The Environmental Stewardship Scheme provides funding, advice and information for farmers who are interested in effective environmental management of their land.

It also helps to become a member of a professional body such as the:

This will provide you with good networking opportunities as well as relevant events and conferences and trade press.

Career development

New entrants to farm management can expect to begin as an assistant or by managing an enterprise, such as a dairy unit. After that, experience can progress to more responsibility and management.

Most farms now are focused on a single activity so, in order to gain a broad range of experience, a farm manager may move from one farm to another. Different areas of the country specialise in different types of production, as the climate and soil determine what grows best in a particular area.

At the top end of the job, a farm manager could be responsible for overseeing the work of several farms, all specialising in different aspects of farming - a dairy herd, hill farm, potato production or poultry, for example.

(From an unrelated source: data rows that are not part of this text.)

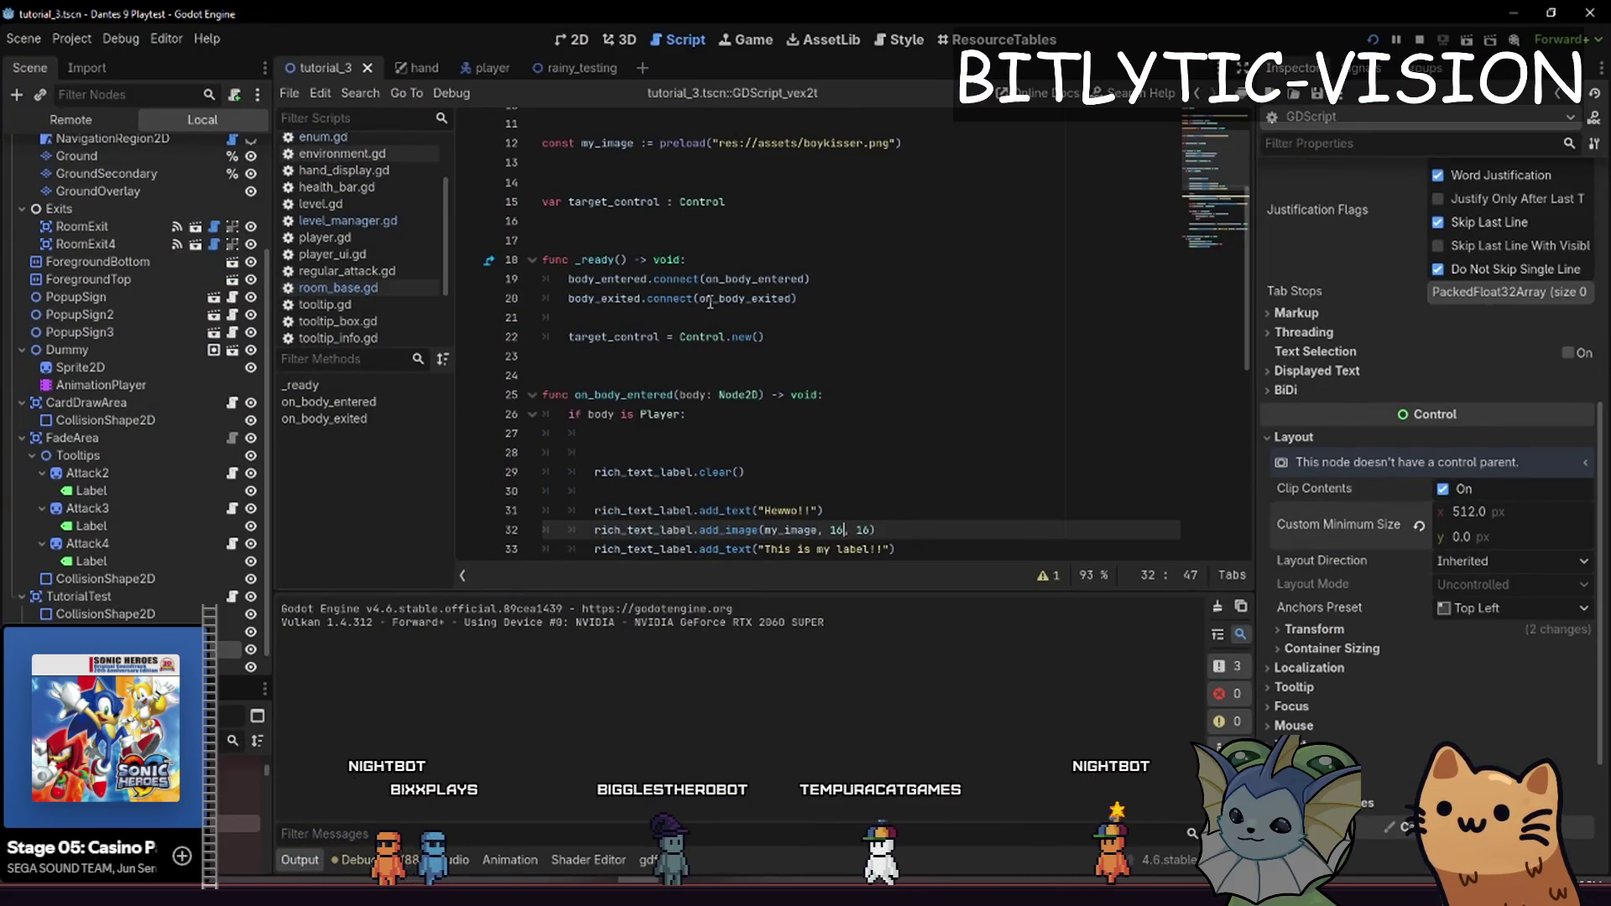
Change the add_image size to 32, 32 and playtest the larger image
key(BackSpace)
key(BackSpace)
key(BackSpace)
text(32, 32)$)
key(F5)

With experience, a farm manager may move into other areas, such as advisory work for government departments such as the DEFRA or consultancy work, where they give guidance and advice to farmers and managers. Some go into lecturing on agriculture in further and higher education.

There are also opportunities for farm managers and assistant farm managers with experience and an appropriate higher-level qualification to work in Australia, New Zealand, Africa, Canada and Europe, and also in Russia as opportunities develop. Work in developing countries can be arranged through Voluntary Service Overseas (VSO).